Integral Probability Metrics¶

Sample-based distance measures that do not require density estimation. These operate directly on point clouds and are true metrics (or pseudo-metrics) on the space of probability distributions.

Performance

energy_distance and maximum_mean_discrepancy dispatch to Numba JIT kernels above small thresholds. For 1D inputs, energy_distance uses a sort-based O(n log n) closed form once n ≥ 200; the multi-D streaming kernel takes over at n ≥ 5,000. maximum_mean_discrepancy switches to the JIT path at n ≥ 500 — much earlier than energy distance because the vectorized fallback materializes three full kernel matrices.

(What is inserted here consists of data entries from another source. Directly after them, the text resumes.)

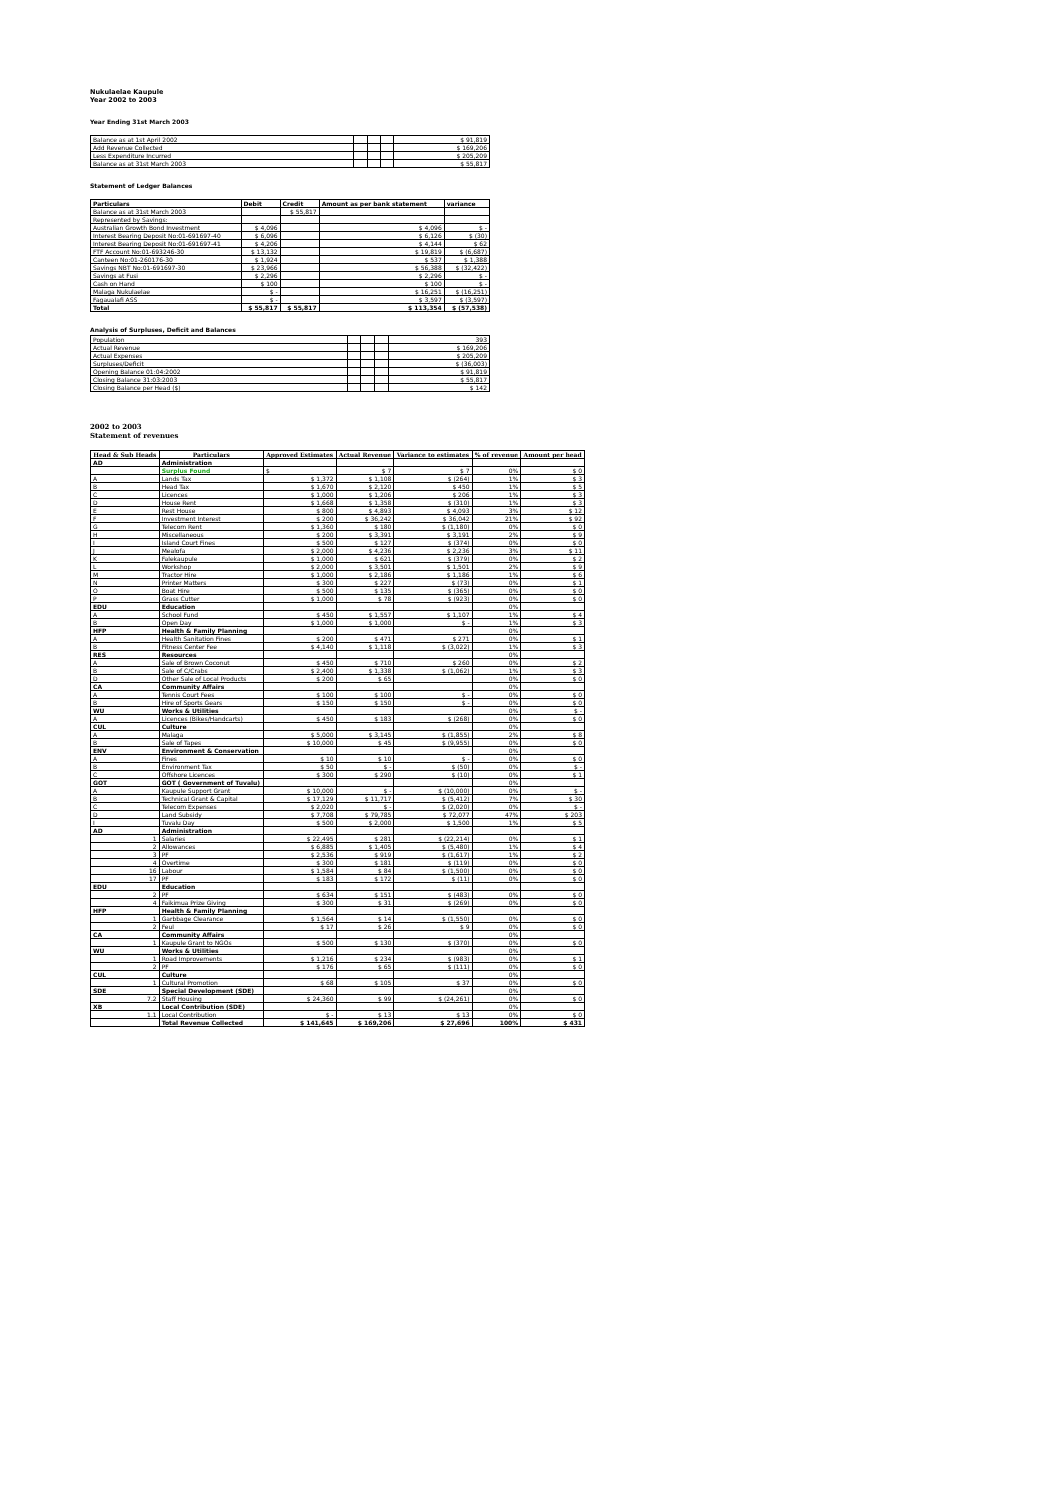Nukulaelae Kaupule
Year 2002 to 2003
Year Ending 31st March 2003
| Balance as at 1st April 2002 | | | | $ 91,819 |
| Add Revenue Collected | | | | $ 169,206 |
| Less Expenditure Incurred | | | | $ 205,209 |
| Balance as at 31st March 2003 | | | | $ 55,817 |
Statement of Ledger Balances
| Particulars | Debit | Credit | Amount as per bank statement | variance |
| Balance as at 31st March 2003 | | $ 55,817 | | |
| Represented by Savings: | | | | |
| Australian Growth Bond Investment | $ 4,096 | | $ 4,096 | $ - |
| Interest Bearing Deposit No:01-691697-40 | $ 6,096 | | $ 6,126 | $ (30) |
| Interest Bearing Deposit No:01-691697-41 | $ 4,206 | | $ 4,144 | $ 62 |
| FTF Account No:01-693246-30 | $ 13,132 | | $ 19,819 | $ (6,687) |
| Canteen No:01-260176-30 | $ 1,924 | | $ 537 | $ 1,388 |
| Savings NBT No:01-691697-30 | $ 23,966 | | $ 56,388 | $ (32,422) |
| Savings at Fusi | $ 2,296 | | $ 2,296 | $ - |
| Cash on Hand | $ 100 | | $ 100 | $ - |
| Malaga Nukulaelae | $ - | | $ 16,251 | $ (16,251) |
| Fagaualafi ASS | $ - | | $ 3,597 | $ (3,597) |
| Total | $ 55,817 | $ 55,817 | $ 113,354 | $ (57,538) |
Analysis of Surpluses, Deficit and Balances
| Population | | | | 393 |
| Actual Revenue | | | | $ 169,206 |
| Actual Expenses | | | | $ 205,209 |
| Surpluses/Deficit | | | | $ (36,003) |
| Opening Balance 01:04:2002 | | | | $ 91,819 |
| Closing Balance 31:03:2003 | | | | $ 55,817 |
| Closing Balance per Head ($) | | | | $ 142 |
2002 to 2003
Statement of revenues
| Head & Sub Heads | Particulars | Approved Estimates | Actual Revenue | Variance to estimates | % of revenue | Amount per head |
| --- | --- | --- | --- | --- | --- | --- |
| AD | Administration | | | | | |
| | Surplus Found | $ | $ 7 | $ 7 | 0% | $ 0 |
| A | Lands Tax | $ 1,372 | $ 1,108 | $ (264) | 1% | $ 3 |
| B | Head Tax | $ 1,670 | $ 2,120 | $ 450 | 1% | $ 5 |
| C | Licences | $ 1,000 | $ 1,206 | $ 206 | 1% | $ 3 |
| D | House Rent | $ 1,668 | $ 1,358 | $ (310) | 1% | $ 3 |
| E | Rest House | $ 800 | $ 4,893 | $ 4,093 | 3% | $ 12 |
| F | Investment Interest | $ 200 | $ 36,242 | $ 36,042 | 21% | $ 92 |
| G | Telecom Rent | $ 1,360 | $ 180 | $ (1,180) | 0% | $ 0 |
| H | Miscellaneous | $ 200 | $ 3,391 | $ 3,191 | 2% | $ 9 |
| I | Island Court Fines | $ 500 | $ 127 | $ (374) | 0% | $ 0 |
| J | Mealofa | $ 2,000 | $ 4,236 | $ 2,236 | 3% | $ 11 |
| K | Falekaupule | $ 1,000 | $ 621 | $ (379) | 0% | $ 2 |
| L | Workshop | $ 2,000 | $ 3,501 | $ 1,501 | 2% | $ 9 |
| M | Tractor Hire | $ 1,000 | $ 2,186 | $ 1,186 | 1% | $ 6 |
| N | Printer Matters | $ 300 | $ 227 | $ (73) | 0% | $ 1 |
| O | Boat Hire | $ 500 | $ 135 | $ (365) | 0% | $ 0 |
| P | Grass Cutter | $ 1,000 | $ 78 | $ (923) | 0% | $ 0 |
| EDU | Education | | | | 0% | |
| A | School Fund | $ 450 | $ 1,557 | $ 1,107 | 1% | $ 4 |
| B | Open Day | $ 1,000 | $ 1,000 | $ - | 1% | $ 3 |
| HFP | Health & Family Planning | | | | 0% | |
| A | Health Sanitation Fines | $ 200 | $ 471 | $ 271 | 0% | $ 1 |
| B | Fitness Center Fee | $ 4,140 | $ 1,118 | $ (3,022) | 1% | $ 3 |
| RES | Resources | | | | 0% | |
| A | Sale of Brown Coconut | $ 450 | $ 710 | $ 260 | 0% | $ 2 |
| B | Sale of C/Crabs | $ 2,400 | $ 1,338 | $ (1,062) | 1% | $ 3 |
| D | Other Sale of Local Products | $ 200 | $ 65 | | 0% | $ 0 |
| CA | Community Affairs | | | | 0% | |
| A | Tennis Court Fees | $ 100 | $ 100 | $ - | 0% | $ 0 |
| B | Hire of Sports Gears | $ 150 | $ 150 | $ - | 0% | $ 0 |
| WU | Works & Utilities | | | | 0% | $ - |
| A | Licences (Bikes/Handcarts) | $ 450 | $ 183 | $ (268) | 0% | $ 0 |
| CUL | Culture | | | | 0% | |
| A | Malaga | $ 5,000 | $ 3,145 | $ (1,855) | 2% | $ 8 |
| B | Sale of Tapes | $ 10,000 | $ 45 | $ (9,955) | 0% | $ 0 |
| ENV | Environment & Conservation | | | | 0% | |
| A | Fines | $ 10 | $ 10 | $ - | 0% | $ 0 |
| B | Environment Tax | $ 50 | $ - | $ (50) | 0% | $ - |
| C | Offshore Licences | $ 300 | $ 290 | $ (10) | 0% | $ 1 |
| GOT | GOT ( Government of Tuvalu) | | | | 0% | |
| A | Kaupule Support Grant | $ 10,000 | $ - | $ (10,000) | 0% | $ - |
| B | Technical Grant & Capital | $ 17,129 | $ 11,717 | $ (5,412) | 7% | $ 30 |
| C | Telecom Expenses | $ 2,020 | $ - | $ (2,020) | 0% | $ - |
| D | Land Subsidy | $ 7,708 | $ 79,785 | $ 72,077 | 47% | $ 203 |
| I | Tuvalu Day | $ 500 | $ 2,000 | $ 1,500 | 1% | $ 5 |
| AD | Administration | | | | | |
| 1 | Salaries | $ 22,495 | $ 281 | $ (22,214) | 0% | $ 1 |
| 2 | Allowances | $ 6,885 | $ 1,405 | $ (5,480) | 1% | $ 4 |
| 3 | PF | $ 2,536 | $ 919 | $ (1,617) | 1% | $ 2 |
| 4 | Overtime | $ 300 | $ 181 | $ (119) | 0% | $ 0 |
| 16 | Labour | $ 1,584 | $ 84 | $ (1,500) | 0% | $ 0 |
| 17 | PF | $ 183 | $ 172 | $ (11) | 0% | $ 0 |
| EDU | Education | | | | | |
| 2 | PF | $ 634 | $ 151 | $ (483) | 0% | $ 0 |
| 4 | Faikimua Prize Giving | $ 300 | $ 31 | $ (269) | 0% | $ 0 |
| HFP | Health & Family Planning | | | | | |
| 1 | Garbbage Clearance | $ 1,564 | $ 14 | $ (1,550) | 0% | $ 0 |
| 2 | Feul | $ 17 | $ 26 | $ 9 | 0% | $ 0 |
| CA | Community Affairs | | | | 0% | |
| 1 | Kaupule Grant to NGOs | $ 500 | $ 130 | $ (370) | 0% | $ 0 |
| WU | Works & Utilities | | | | 0% | |
| 1 | Road Improvements | $ 1,216 | $ 234 | $ (983) | 0% | $ 1 |
| 2 | PF | $ 176 | $ 65 | $ (111) | 0% | $ 0 |
| CUL | Culture | | | | 0% | |
| 1 | Cultural Promotion | $ 68 | $ 105 | $ 37 | 0% | $ 0 |
| SDE | Special Development (SDE) | | | | 0% | |
| 7.2 | Staff Housing | $ 24,360 | $ 99 | $ (24,261) | 0% | $ 0 |
| XB | Local Contribution (SDE) | | | | 0% | |
| 1.1 | Local Contribution | $ - | $ 13 | $ 13 | 0% | $ 0 |
| | Total Revenue Collected | $ 141,645 | $ 169,206 | $ 27,696 | 100% | $ 431 |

two_sample_test(method="mmd") precomputes the RBF kernel matrix once outside the permutation loop and uses the symmetry identity S_PQ = (K_total - K_PP - K_QQ) / 2 to avoid one block sum per permutation. The 1D energy permutation test calls the sort-based kernel under each permutation and runs n=3000 per group with 200 permutations in well under a second.

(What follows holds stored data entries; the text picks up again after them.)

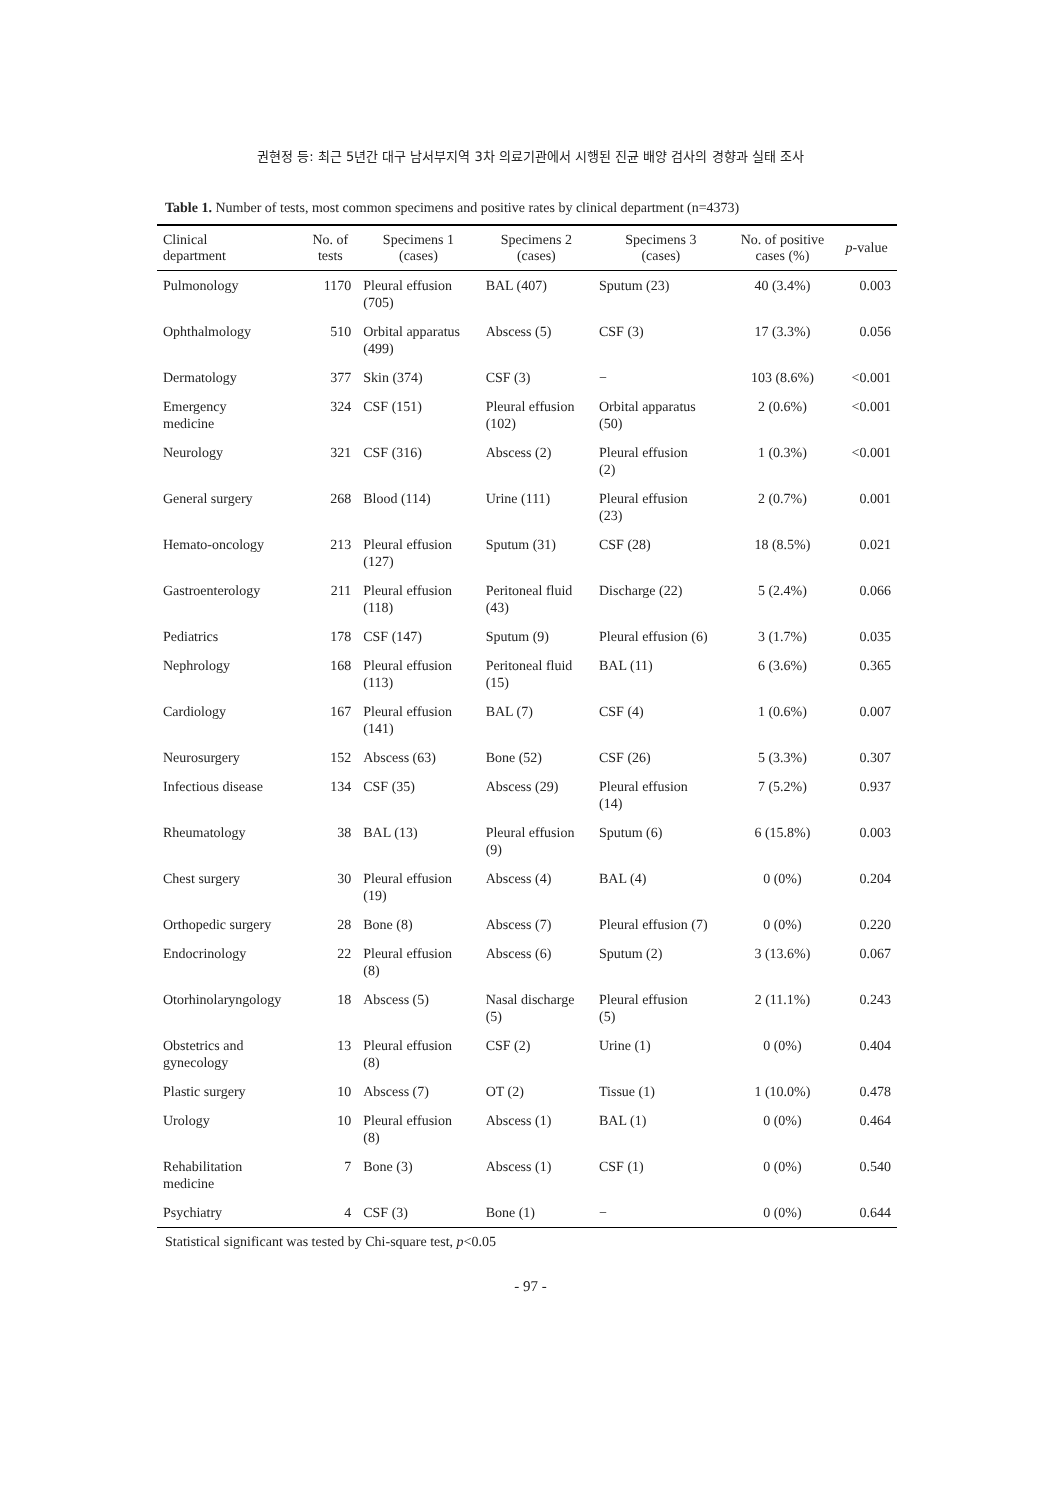권현정 등: 최근 5년간 대구 남서부지역 3차 의료기관에서 시행된 진균 배양 검사의 경향과 실태 조사
Table 1. Number of tests, most common specimens and positive rates by clinical department (n=4373)
| Clinical department | No. of tests | Specimens 1 (cases) | Specimens 2 (cases) | Specimens 3 (cases) | No. of positive cases (%) | p -value |
| --- | --- | --- | --- | --- | --- | --- |
| Pulmonology | 1170 | Pleural effusion (705) | BAL (407) | Sputum (23) | 40 (3.4%) | 0.003 |
| Ophthalmology | 510 | Orbital apparatus (499) | Abscess (5) | CSF (3) | 17 (3.3%) | 0.056 |
| Dermatology | 377 | Skin (374) | CSF (3) | − | 103 (8.6%) | <0.001 |
| Emergency medicine | 324 | CSF (151) | Pleural effusion (102) | Orbital apparatus (50) | 2 (0.6%) | <0.001 |
| Neurology | 321 | CSF (316) | Abscess (2) | Pleural effusion (2) | 1 (0.3%) | <0.001 |
| General surgery | 268 | Blood (114) | Urine (111) | Pleural effusion (23) | 2 (0.7%) | 0.001 |
| Hemato-oncology | 213 | Pleural effusion (127) | Sputum (31) | CSF (28) | 18 (8.5%) | 0.021 |
| Gastroenterology | 211 | Pleural effusion (118) | Peritoneal fluid (43) | Discharge (22) | 5 (2.4%) | 0.066 |
| Pediatrics | 178 | CSF (147) | Sputum (9) | Pleural effusion (6) | 3 (1.7%) | 0.035 |
| Nephrology | 168 | Pleural effusion (113) | Peritoneal fluid (15) | BAL (11) | 6 (3.6%) | 0.365 |
| Cardiology | 167 | Pleural effusion (141) | BAL (7) | CSF (4) | 1 (0.6%) | 0.007 |
| Neurosurgery | 152 | Abscess (63) | Bone (52) | CSF (26) | 5 (3.3%) | 0.307 |
| Infectious disease | 134 | CSF (35) | Abscess (29) | Pleural effusion (14) | 7 (5.2%) | 0.937 |
| Rheumatology | 38 | BAL (13) | Pleural effusion (9) | Sputum (6) | 6 (15.8%) | 0.003 |
| Chest surgery | 30 | Pleural effusion (19) | Abscess (4) | BAL (4) | 0 (0%) | 0.204 |
| Orthopedic surgery | 28 | Bone (8) | Abscess (7) | Pleural effusion (7) | 0 (0%) | 0.220 |
| Endocrinology | 22 | Pleural effusion (8) | Abscess (6) | Sputum (2) | 3 (13.6%) | 0.067 |
| Otorhinolaryngology | 18 | Abscess (5) | Nasal discharge (5) | Pleural effusion (5) | 2 (11.1%) | 0.243 |
| Obstetrics and gynecology | 13 | Pleural effusion (8) | CSF (2) | Urine (1) | 0 (0%) | 0.404 |
| Plastic surgery | 10 | Abscess (7) | OT (2) | Tissue (1) | 1 (10.0%) | 0.478 |
| Urology | 10 | Pleural effusion (8) | Abscess (1) | BAL (1) | 0 (0%) | 0.464 |
| Rehabilitation medicine | 7 | Bone (3) | Abscess (1) | CSF (1) | 0 (0%) | 0.540 |
| Psychiatry | 4 | CSF (3) | Bone (1) | − | 0 (0%) | 0.644 |
Statistical significant was tested by Chi-square test, p<0.05
- 97 -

`energy_distance(samples_p, samples_q)` ¶

Compute the energy distance between two sample sets.

Parameters:

Name	Type	Description	Default
`samples_p`	`ndarray`	Samples from distribution P. Shape `(n,)` for 1D or `(n, d)` for d-dimensional data.	required
`samples_q`	`ndarray`	Samples from distribution Q. Shape `(m,)` for 1D or `(m, d)` for d-dimensional data.	required

Returns:

Type	Description
`float`	The energy distance, a non-negative value.

Notes

The energy distance is defined as

.. math::

E(P, Q) = 2\,\mathbb{E}\|X - Y\|
           - \mathbb{E}\|X - X'\|
           - \mathbb{E}\|Y - Y'\|

where :math:X, X' \sim P and :math:Y, Y' \sim Q are independent.

Properties:

Non-negative: :math:E(P, Q) \geq 0.
Symmetric: :math:E(P, Q) = E(Q, P).
:math:E(P, Q) = 0 if and only if :math:P = Q.

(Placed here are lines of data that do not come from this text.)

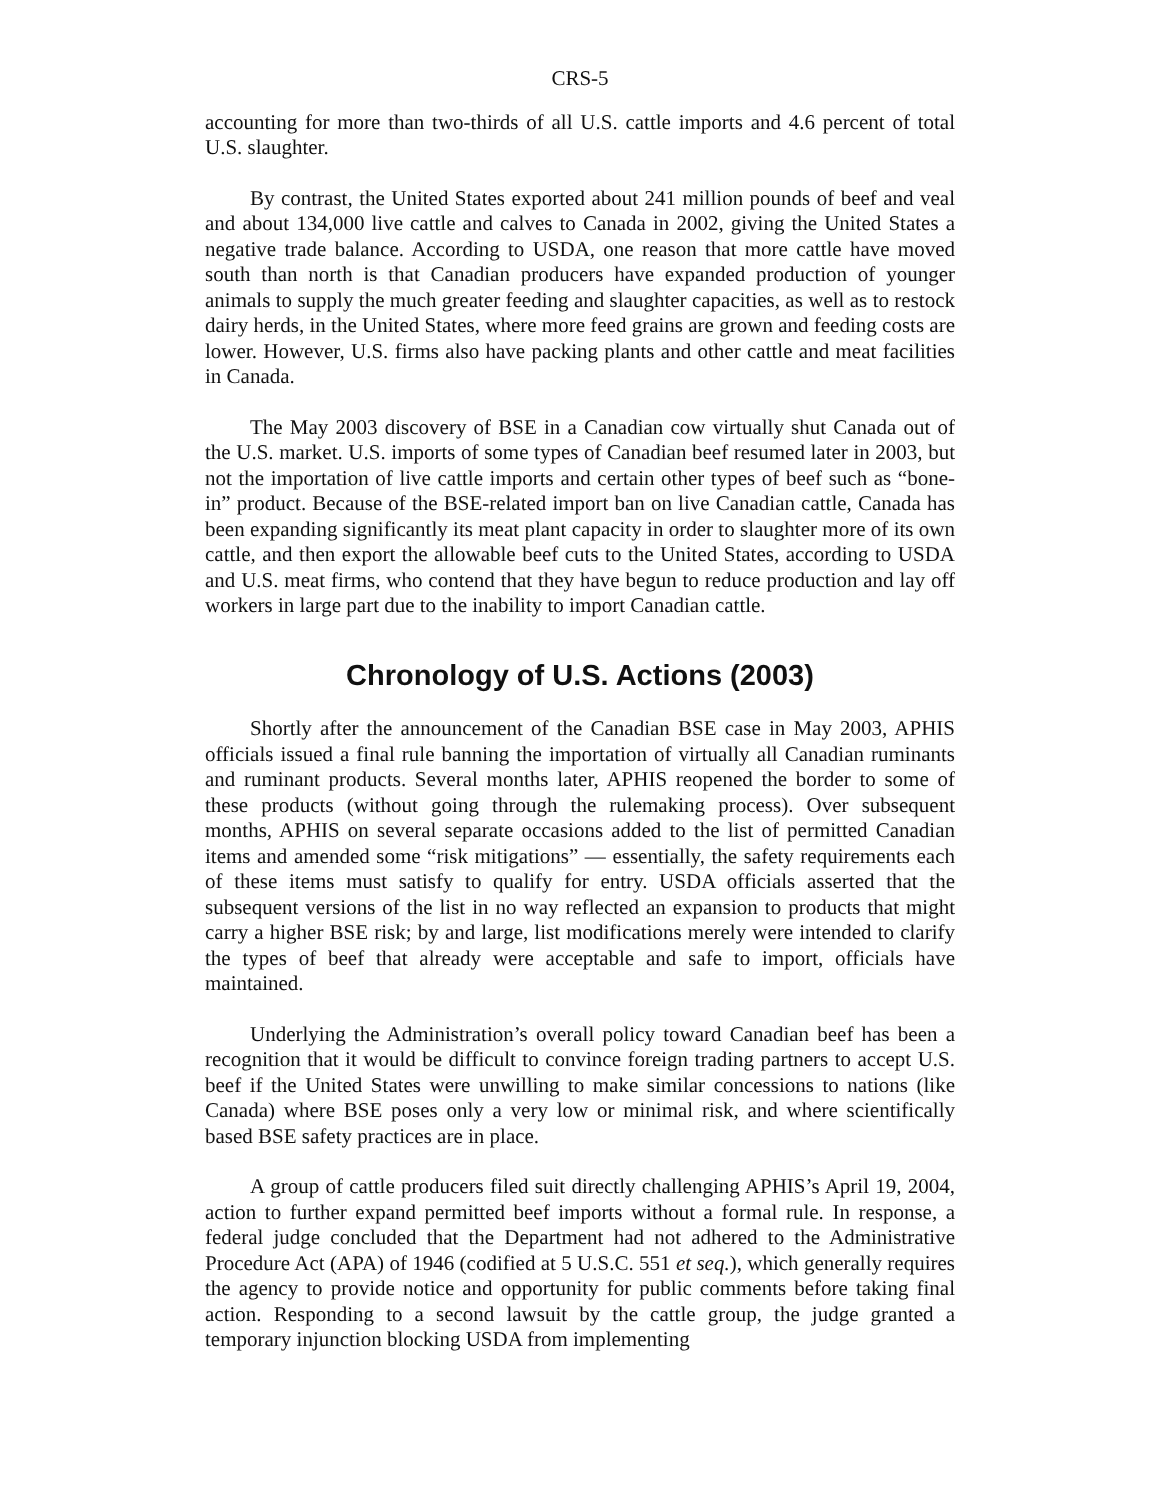CRS-5
accounting for more than two-thirds of all U.S. cattle imports and 4.6 percent of total U.S. slaughter.
By contrast, the United States exported about 241 million pounds of beef and veal and about 134,000 live cattle and calves to Canada in 2002, giving the United States a negative trade balance. According to USDA, one reason that more cattle have moved south than north is that Canadian producers have expanded production of younger animals to supply the much greater feeding and slaughter capacities, as well as to restock dairy herds, in the United States, where more feed grains are grown and feeding costs are lower. However, U.S. firms also have packing plants and other cattle and meat facilities in Canada.
The May 2003 discovery of BSE in a Canadian cow virtually shut Canada out of the U.S. market. U.S. imports of some types of Canadian beef resumed later in 2003, but not the importation of live cattle imports and certain other types of beef such as “bone-in” product. Because of the BSE-related import ban on live Canadian cattle, Canada has been expanding significantly its meat plant capacity in order to slaughter more of its own cattle, and then export the allowable beef cuts to the United States, according to USDA and U.S. meat firms, who contend that they have begun to reduce production and lay off workers in large part due to the inability to import Canadian cattle.
Chronology of U.S. Actions (2003)
Shortly after the announcement of the Canadian BSE case in May 2003, APHIS officials issued a final rule banning the importation of virtually all Canadian ruminants and ruminant products. Several months later, APHIS reopened the border to some of these products (without going through the rulemaking process). Over subsequent months, APHIS on several separate occasions added to the list of permitted Canadian items and amended some “risk mitigations” — essentially, the safety requirements each of these items must satisfy to qualify for entry. USDA officials asserted that the subsequent versions of the list in no way reflected an expansion to products that might carry a higher BSE risk; by and large, list modifications merely were intended to clarify the types of beef that already were acceptable and safe to import, officials have maintained.
Underlying the Administration’s overall policy toward Canadian beef has been a recognition that it would be difficult to convince foreign trading partners to accept U.S. beef if the United States were unwilling to make similar concessions to nations (like Canada) where BSE poses only a very low or minimal risk, and where scientifically based BSE safety practices are in place.
A group of cattle producers filed suit directly challenging APHIS’s April 19, 2004, action to further expand permitted beef imports without a formal rule. In response, a federal judge concluded that the Department had not adhered to the Administrative Procedure Act (APA) of 1946 (codified at 5 U.S.C. 551 et seq.), which generally requires the agency to provide notice and opportunity for public comments before taking final action. Responding to a second lawsuit by the cattle group, the judge granted a temporary injunction blocking USDA from implementing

For univariate data, Euclidean distances reduce to absolute differences.

Examples:

>>> import numpy as np
>>> from divergence.ipms import energy_distance
>>> rng = np.random.default_rng(42)
>>> p = rng.normal(0, 1, 500)
>>> q = rng.normal(1, 1, 500)
>>> energy_distance(p, q) > 0
True

References

.. [1] G. J. Szekely and M. L. Rizzo, "Testing for equal distributions in high dimension," InterStat, 2004. .. [2] G. J. Szekely and M. L. Rizzo, "Energy statistics: A class of statistics based on distances," Journal of Statistical Planning and Inference, 2013.

`wasserstein_distance(samples_p, samples_q, *, p=1)` ¶

Compute the p-Wasserstein distance between two 1D sample sets.

Parameters:

Name	Type	Description	Default
`samples_p`	`ndarray`	1D samples from distribution P. Shape `(n,)`.	required
`samples_q`	`ndarray`	1D samples from distribution Q. Shape `(m,)`.	required
`p`	`int`	Order of the Wasserstein distance. Must be >= 1. Default is 1.	`1`

Returns:

Type	Description
`float`	The p-Wasserstein distance, a non-negative value.

Notes

For p=1, this delegates to :func:scipy.stats.wasserstein_distance.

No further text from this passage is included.